In German there's a perfect word for it, which is "Verdrängung". According to the English dictonary "repression" is the correct translation but I'm not completely sure of it. Anyway, let's just say I'm great at repression. You know when people say everyone's really good at one thing they do, I often can't think of anything expect: I'm really good at repression. I can shove my problems and fears in the darkest corner of my brain and keep them stored there for weeks or even months. Of course ignoring your problems is not healthy but a bit of distraction might actually help you. Distract yourself now and then deal with the issue once you feel ready for it (which admittedly often happens to be never).

At night when I realize that the negative spirale starts spiraling, I consciously force myself to stop thinking about this topic. Instead I invent stories of travels and adventures and drama in my head which most times works well. But sometimes my worries slip into my stories. In this case I get up and read a fictional book (mostly fantasy, because that's as far away from my life as it can get) or I watch a feel-good tv show like Unbreakable Kimmy Schmidt or Friends or (my go-to mood booster) Futurama. Yes, you could say that I'm lying to myself and am ignoring my problems, but it makes me feel better.

2. Letting go

Sometimes things that happened to me (people who did me wrong or even worse, people I treated badly, stupid mistakes I made, embaressments) haunt me at night. This is just stupid. Because it happened. It's done. I can't change it anymore. Also, if I fought with someone, even if we made up by then, I can't help but go through our argument and be hurt by it over and over and over. In this case repression will only buy me some time. Sooner or later I have to let it go.

The way I do it is, I formulate a summary of what happened: This is what happened, this really hurt me, this was what I did wrong, this is how we resolved it (if we did resolve it) - there's nothing more to say about it. Then I tell myself: This is it. There's nothing you can do about it now. Let it go. Just let it go. And then I take a deep breath and I let it go.

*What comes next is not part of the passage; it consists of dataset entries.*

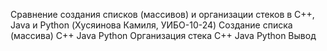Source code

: Сравнение создания списков (массивов) и организации стеков в C++, Java и Python (Хусяинова Камиля, УИБО-10-24)
  Создание списка (массива)
     С++
     Java
     Python
  Организация стека
     C++
     Java
     Python
  Вывод   

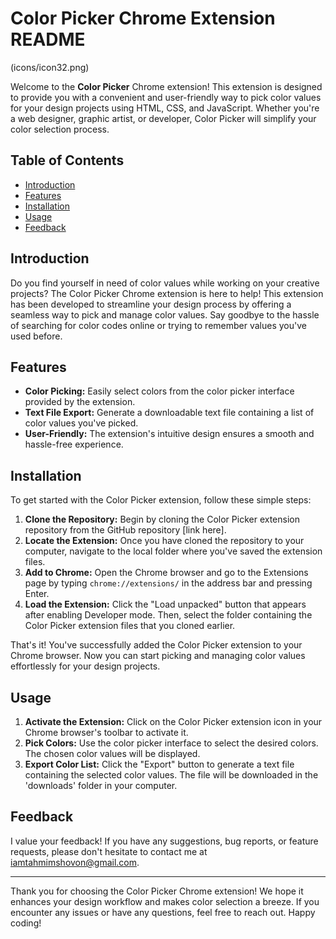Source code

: # Color Picker Chrome Extension README

(icons/icon32.png) 

Welcome to the **Color Picker** Chrome extension! This extension is designed to provide you with a convenient and user-friendly way to pick color values for your design projects using HTML, CSS, and JavaScript. Whether you're a web designer, graphic artist, or developer, Color Picker will simplify your color selection process.

## Table of Contents

- [Introduction](#introduction)
- [Features](#features)
- [Installation](#installation)
- [Usage](#usage)
- [Feedback](#feedback)

## Introduction

Do you find yourself in need of color values while working on your creative projects? The Color Picker Chrome extension is here to help! This extension has been developed to streamline your design process by offering a seamless way to pick and manage color values. Say goodbye to the hassle of searching for color codes online or trying to remember values you've used before.

## Features

- **Color Picking:** Easily select colors from the color picker interface provided by the extension.
- **Text File Export:** Generate a downloadable text file containing a list of color values you've picked.
- **User-Friendly:** The extension's intuitive design ensures a smooth and hassle-free experience.

## Installation

To get started with the Color Picker extension, follow these simple steps:

1. **Clone the Repository:** Begin by cloning the Color Picker extension repository from the GitHub repository [link here].
2. **Locate the Extension:** Once you have cloned the repository to your computer, navigate to the local folder where you've saved the extension files.
3. **Add to Chrome:** Open the Chrome browser and go to the Extensions page by typing `chrome://extensions/` in the address bar and pressing Enter.
4. **Load the Extension:** Click the "Load unpacked" button that appears after enabling Developer mode. Then, select the folder containing the Color Picker extension files that you cloned earlier.

That's it! You've successfully added the Color Picker extension to your Chrome browser. Now you can start picking and managing color values effortlessly for your design projects.

## Usage

1. **Activate the Extension:** Click on the Color Picker extension icon in your Chrome browser's toolbar to activate it.
2. **Pick Colors:** Use the color picker interface to select the desired colors. The chosen color values will be displayed.
3. **Export Color List:** Click the "Export" button to generate a text file containing the selected color values. The file will be downloaded in the 'downloads' folder in your computer.


## Feedback

I value your feedback! If you have any suggestions, bug reports, or feature requests, please don't hesitate to contact me at iamtahmimshovon@gmail.com.


---

Thank you for choosing the Color Picker Chrome extension! We hope it enhances your design workflow and makes color selection a breeze. If you encounter any issues or have any questions, feel free to reach out. Happy coding!
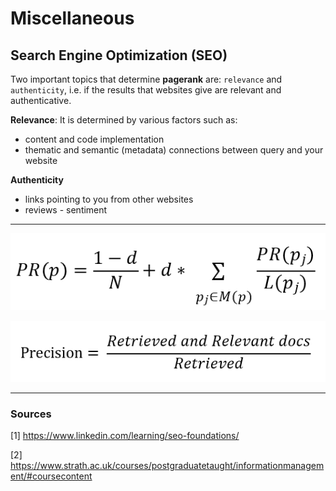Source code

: # Miscellaneous




## Search Engine Optimization (SEO)

Two important topics that determine **pagerank** are: `relevance` and `authenticity`, i.e. if the results that websites give are relevant and authenticative.

**Relevance**: 
It is determined by various factors such as:
* content and code implementation
* thematic and semantic (metadata) connections between query and your website



**Authenticity**
* links pointing to you from other websites
* reviews - sentiment





---
![img](https://github.com/dimi-fn/Various-Data-Science-Scripts/blob/main/Miscellaneous/img/pagerank.PNG)


![img](https://github.com/dimi-fn/Various-Data-Science-Scripts/blob/main/Miscellaneous/img/precision_IR.PNG)













































-----

### Sources

[1] https://www.linkedin.com/learning/seo-foundations/

[2] https://www.strath.ac.uk/courses/postgraduatetaught/informationmanagement/#coursecontent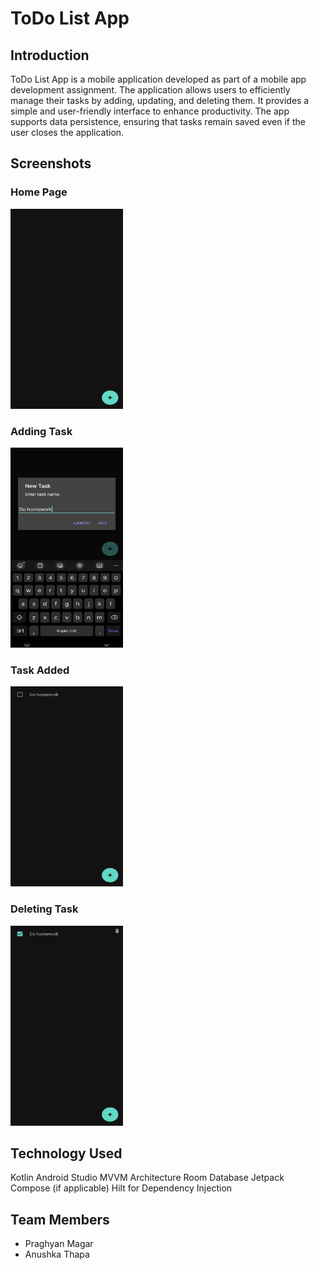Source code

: # ToDo List App
## Introduction
ToDo List App is a mobile application developed as part of a mobile app development assignment. The application allows users to efficiently manage their tasks by adding, updating, and deleting them. It provides a simple and user-friendly interface to enhance productivity. The app supports data persistence, ensuring that tasks remain saved even if the user closes the application.

## Screenshots
### Home Page
<img src="1.jpg" alt="home page" width="180" height="320">

### Adding Task
<img src="2.jpg" alt="add task" width="180" height="320">

### Task Added
<img src="3.jpg" alt="task added" width="180" height="320">

### Deleting Task
<img src="4.jpg" alt="delete task" width="180" height="320">



## Technology Used
Kotlin
Android Studio
MVVM Architecture
Room Database
Jetpack Compose (if applicable)
Hilt for Dependency Injection

## Team Members
- Praghyan Magar 
- Anushka Thapa
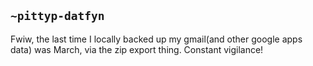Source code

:## `~pittyp-datfyn`
Fwiw, the last time I locally backed up my gmail(and other google apps data) was March, via the zip export thing. Constant vigilance!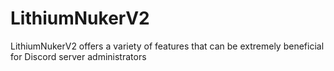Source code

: # LithiumNukerV2
LithiumNukerV2 offers a variety of features that can be extremely beneficial for Discord server administrators
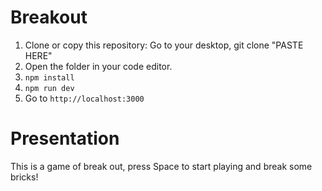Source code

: # Breakout

1. Clone or copy this repository:
       Go to your desktop, git clone "PASTE HERE"
2. Open the folder in your code editor.       
3. `npm install`
4. `npm run dev`
5. Go to `http://localhost:3000`

# Presentation

This is a game of break out, press Space to start playing and break some bricks!
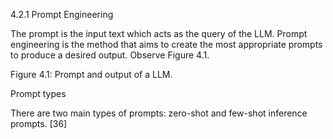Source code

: 4.2.1 Prompt Engineering

The prompt is the input text which acts as the query of the LLM. Prompt engineering
is the method that aims to create the most appropriate prompts to produce a desired
output. Observe Figure 4.1.

Figure 4.1: Prompt and output of a LLM.

Prompt types

There are two main types of prompts: zero-shot and few-shot inference prompts. [36]
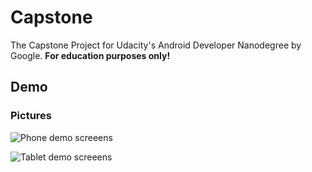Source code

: # Capstone

The Capstone Project for Udacity's Android Developer Nanodegree by Google. **For education purposes only!**

## Demo

### Pictures

![Phone demo screeens](https://farm1.staticflickr.com/914/42613036164_f40e65bd57_b.jpg)

![Tablet demo screeens](https://farm1.staticflickr.com/927/29460758988_27aef7e859_b.jpg)

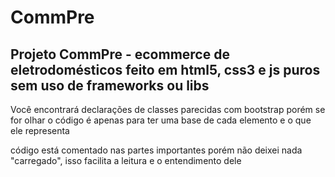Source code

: # CommPre
Projeto CommPre - ecommerce de eletrodomésticos feito em html5, css3 e js puros sem uso de frameworks ou libs
-
Você encontrará declarações de classes parecidas com bootstrap porém se for olhar o código é apenas
para ter uma base de cada elemento e o que ele representa

código está comentado nas partes importantes porém não deixei nada "carregado", isso facilita a leitura e o
entendimento dele
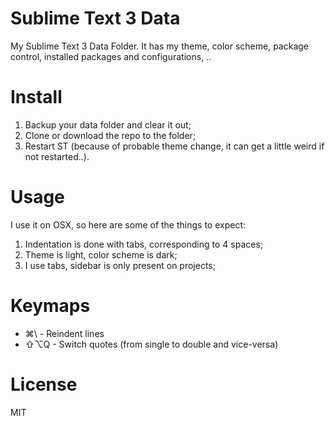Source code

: Sublime Text 3 Data
===================

My Sublime Text 3 Data Folder. It has my theme, color scheme, package control, installed packages and configurations, ..

Install
=======

1. Backup your data folder and clear it out;
2. Clone or download the repo to the folder;
3. Restart ST (because of probable theme change, it can get a little weird if not restarted..).

Usage
=====

I use it on OSX, so here are some of the things to expect:

1. Indentation is done with tabs, corresponding to 4 spaces;
2. Theme is light, color scheme is dark;
3. I use tabs, sidebar is only present on projects;

Keymaps
=======

- ⌘\ - Reindent lines
- ⇧⌥Q - Switch quotes (from single to double and vice-versa)

License
=======

MIT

Of course it's not always that easy. What also helps me is to write it down in my diary. While I'm writing it down I allow myself to use as many curse words and melodramatic metaphors as I want and I cry so much that at the end I can't read my words anymore. But it's extremely liberating. Once it's down on paper, it's not stuck somewhere between my heart and my solar plexus anymore. It isn't a part of me anymore.

In general, crying my eyes out and letting it all out helps me a lot. Afterwards I always feel better. And I'm so exhausted from crying that I fall asleep instantly.

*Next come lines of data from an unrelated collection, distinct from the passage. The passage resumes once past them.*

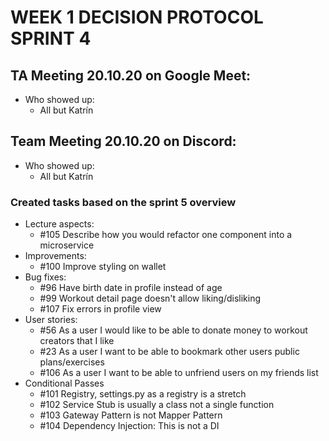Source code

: # WEEK 1 DECISION PROTOCOL SPRINT 4

## TA Meeting 20.10.20 on Google Meet:
* Who showed up:
    * All but Katrín

## Team Meeting 20.10.20 on Discord:
* Who showed up:
    * All but Katrín

### Created tasks based on the sprint 5 overview

* Lecture aspects: 
    * #105 Describe how you would refactor one component into a microservice
* Improvements:
    * #100 Improve styling on wallet
* Bug fixes: 
    * #96 Have birth date in profile instead of age
    * #99 Workout detail page doesn't allow liking/disliking
    * #107 Fix errors in profile view
* User stories: 
    * #56 As a user I would like to be able to donate money to workout creators that I like
    * #23 As a user I want to be able to bookmark other users public plans/exercises
    * #106 As a user I want to be able to unfriend users on my friends list
* Conditional Passes
    * #101 Registry, settings.py as a registry is a stretch
    * #102 Service Stub is usually a class not a single function
    * #103 Gateway Pattern is not Mapper Pattern
    * #104 Dependency Injection: This is not a DI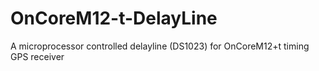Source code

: OnCoreM12-t-DelayLine
=====================

A microprocessor controlled delayline (DS1023) for OnCoreM12+t timing GPS receiver
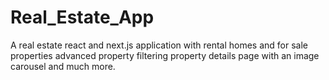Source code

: # Real_Estate_App
A real estate react and next.js application with rental homes and for sale properties advanced property filtering property details page with an image carousel and much more.
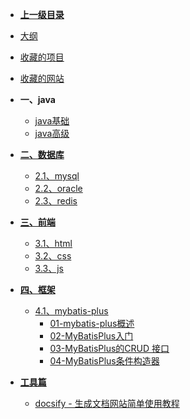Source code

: <!-- docs/_sidebar.md -->
* **[上一级目录](README.md)**

* [大纲](zh-cn/README.md)
* [收藏的项目](zh-cn/collection-project)
* [收藏的网站](zh-cn/collection-site)

* **一、java**
	* [java基础](zh-cn/java/java-basic.md)
	* [java高级](zh-cn/java/java-more.md)

* **[二、数据库](zh-cn/db/README.md)** 
	* [2.1、mysql](zh-cn/db/mysql/README.md)
	* [2.2、oracle](zh-cn/db/oracle/README.md)
	* [2.3、redis](zh-cn/db/redis/README.md)
	
* **[三、前端](zh-cn/frontPage/README.md)** 
	* [3.1、html](zh-cn/frontPage/html/README.md)
	* [3.2、css](zh-cn/frontPage/css/README.md)
	* [3.3、js](zh-cn/frontPage/js/README.md)
	
* **[四、框架](/zh-cn/framework/README.md)** 
	* [4.1、mybatis-plus](zh-cn/framework/mybatis-plus/README.md)
		* [01-mybatis-plus概述](zh-cn/framework/mybatis-plus/mybatis-plus-01.md)
		* [02-MyBatisPlus入门](zh-cn/framework/mybatis-plus/mybatis-plus-02.md)
		* [03-MyBatisPlus的CRUD 接口](zh-cn/framework/mybatis-plus/mybatis-plus-03.md)
		* [04-MyBatisPlus条件构造器](zh-cn/framework/mybatis-plus/mybatis-plus-04.md)	

* **[工具篇](zh-cn/tools.md)** 
	* [docsify - 生成文档网站简单使用教程](zh-cn/docsify-doc)
  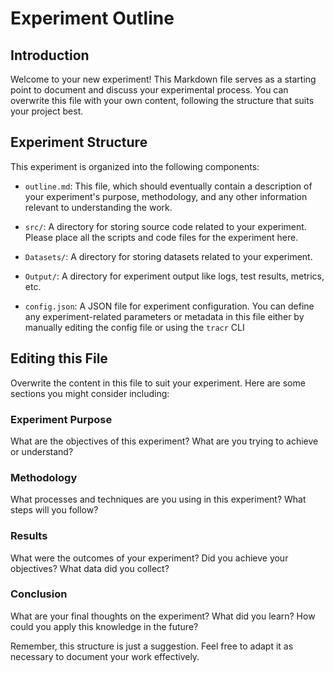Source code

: # Experiment Outline

## Introduction

Welcome to your new experiment! This Markdown file serves as a starting point to document and discuss your experimental process. You can overwrite this file with your own content, following the structure that suits your project best.

## Experiment Structure

This experiment is organized into the following components:

- `outline.md`: This file, which should eventually contain a description of your experiment's purpose, methodology, and any other information relevant to understanding the work.

- `src/`: A directory for storing source code related to your experiment. Please place all the scripts and code files for the experiment here.

- `Datasets/`: A directory for storing datasets related to your experiment.

- `Output/`: A directory for experiment output like logs, test results, metrics, etc.

- `config.json`: A JSON file for experiment configuration. You can define any experiment-related parameters or metadata in this file either by manually editing the config file or using the `tracr` CLI

## Editing this File

Overwrite the content in this file to suit your experiment. Here are some sections you might consider including:

### Experiment Purpose

What are the objectives of this experiment? What are you trying to achieve or understand?

### Methodology

What processes and techniques are you using in this experiment? What steps will you follow?

### Results

What were the outcomes of your experiment? Did you achieve your objectives? What data did you collect?

### Conclusion

What are your final thoughts on the experiment? What did you learn? How could you apply this knowledge in the future?

Remember, this structure is just a suggestion. Feel free to adapt it as necessary to document your work effectively.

3. Making an appointment with yourself to actually deal with your problems

Sometimes repression is not working anymore. And to let it go it's too soon. Because sometimes we have actual problems which deserve our attention. They might seem unsolvable and make you feel abolutely hopeless but there is always a way, even if the way is to suck it up and live through it.

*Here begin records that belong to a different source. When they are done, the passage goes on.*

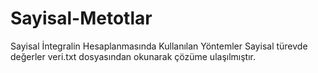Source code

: # Sayisal-Metotlar
Sayisal İntegralin Hesaplanmasında Kullanılan Yöntemler
Sayisal türevde değerler veri.txt dosyasından okunarak çözüme ulaşılmıştır.
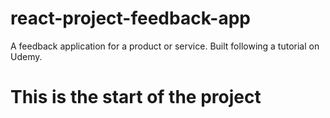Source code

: # react-project-feedback-app

A feedback application for a product or service. Built following a tutorial on Udemy.

# This is the start of the project
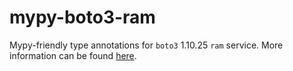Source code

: # mypy-boto3-ram

Mypy-friendly type annotations for `boto3` 1.10.25 `ram` service.
More information can be found [here](https://github.com/vemel/mypy_boto3).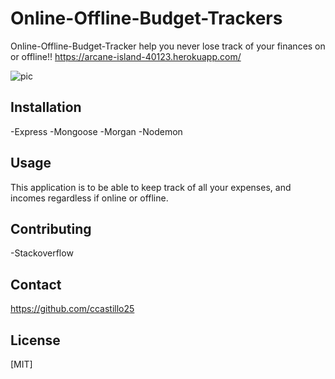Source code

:# Online-Offline-Budget-Trackers

Online-Offline-Budget-Tracker help you never lose track of your finances on or offline!! https://arcane-island-40123.herokuapp.com/

<img src="https://github.com/ccastillo25/Online-Offline-Budget-Trackers/blob/main/demophotos/pic1.png?raw=true" alt ="pic">

## Installation

-Express
-Mongoose
-Morgan
-Nodemon

## Usage

This application is to be able to keep track of all your expenses, and incomes regardless if online or offline.

## Contributing
-Stackoverflow

## Contact
https://github.com/ccastillo25

## License
[MIT]
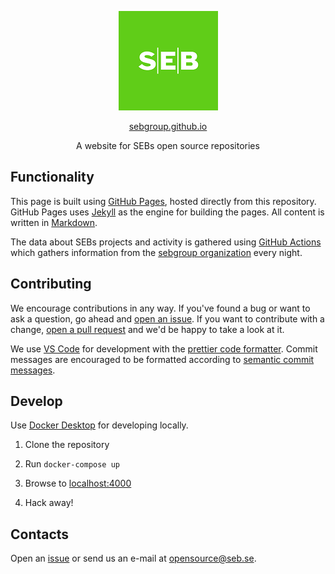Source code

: <p align="center"> 
    <img src="assets/images/seb-logo-small.png" alt="seb logo">
</p>

<p align="center"> 
    <a href="https://sebgroup.github.io/">sebgroup.github.io</a>
</p>

<p align="center">
    A website for SEBs open source repositories
</p>

## Functionality

This page is built using [GitHub Pages](https://pages.github.com/), hosted directly from this repository. GitHub Pages uses [Jekyll](https://jekyllrb.com/) as the engine for building the pages. All content is written in [Markdown](https://guides.github.com/features/mastering-markdown/).

The data about SEBs projects and activity is gathered using [GitHub Actions](https://github.com/features/actions) which gathers information from the [sebgroup organization](https://github.com/sebgroup/sebgroup.github.io) every night.

## Contributing

We encourage contributions in any way. If you've found a bug or want to ask a question, go ahead and [open an issue](https://github.com/sebgroup/sebgroup.github.io/issues/new). If you want to contribute with a change, [open a pull request](https://github.com/sebgroup/sebgroup.github.io/compare) and we'd be happy to take a look at it.

We use [VS Code](https://code.visualstudio.com/) for development with the [prettier code formatter](https://github.com/prettier/prettier-vscode). Commit messages are encouraged to be formatted according to [semantic commit messages](https://gist.github.com/joshbuchea/6f47e86d2510bce28f8e7f42ae84c716).

## Develop

Use [Docker Desktop](https://www.docker.com/products/docker-desktop) for developing locally. 

1. Clone the repository

2. Run `docker-compose up`

3. Browse to [localhost:4000](http://localhost:4000/activity.html)

4. Hack away!

## Contacts

Open an [issue](https://github.com/sebgroup/sebgroup.github.io/issues/new) or send us an e-mail at [opensource@seb.se](mailto:opensource@seb.se).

But it never once happened to me that I solved a life problem at night before I fall asleep. It always ends in me thinking endlessly about how fucked up my situation is and not sleeping at all. Which is why I don't even attempt to solve my problem then and there. I tell myself, next Thursday at 5pm, you're going to take a walk and you will sit in your favorite park and calmly think about possible solutions. You will write them down and then you will decide for a path to take, may it be a shitty path but you will decide and you will stick to it.

In that night I stop thinking about it, knowing that I will take care of it in a couple days (I even create reminders in my phone so that I don't forget to deal with it on the chosen day). Now I can think about something else or fall asleep and then some days later when I'm more awake and hopefully less desperate I will sit down (or walk around in my case) and calmly think about my problem.

I know my ways are far from perfect. Actually they are on a scale from absolutely-awful-for-my-repressed-subconciousness to alright-but-still-pretty-bad. But it's my way. This is how I deal with stuff. Because believe me, I know what it feels like when you get stuck in a negative spirale and I never want to feel that way again.

Do you have methods of dealing with negative spirals in your head?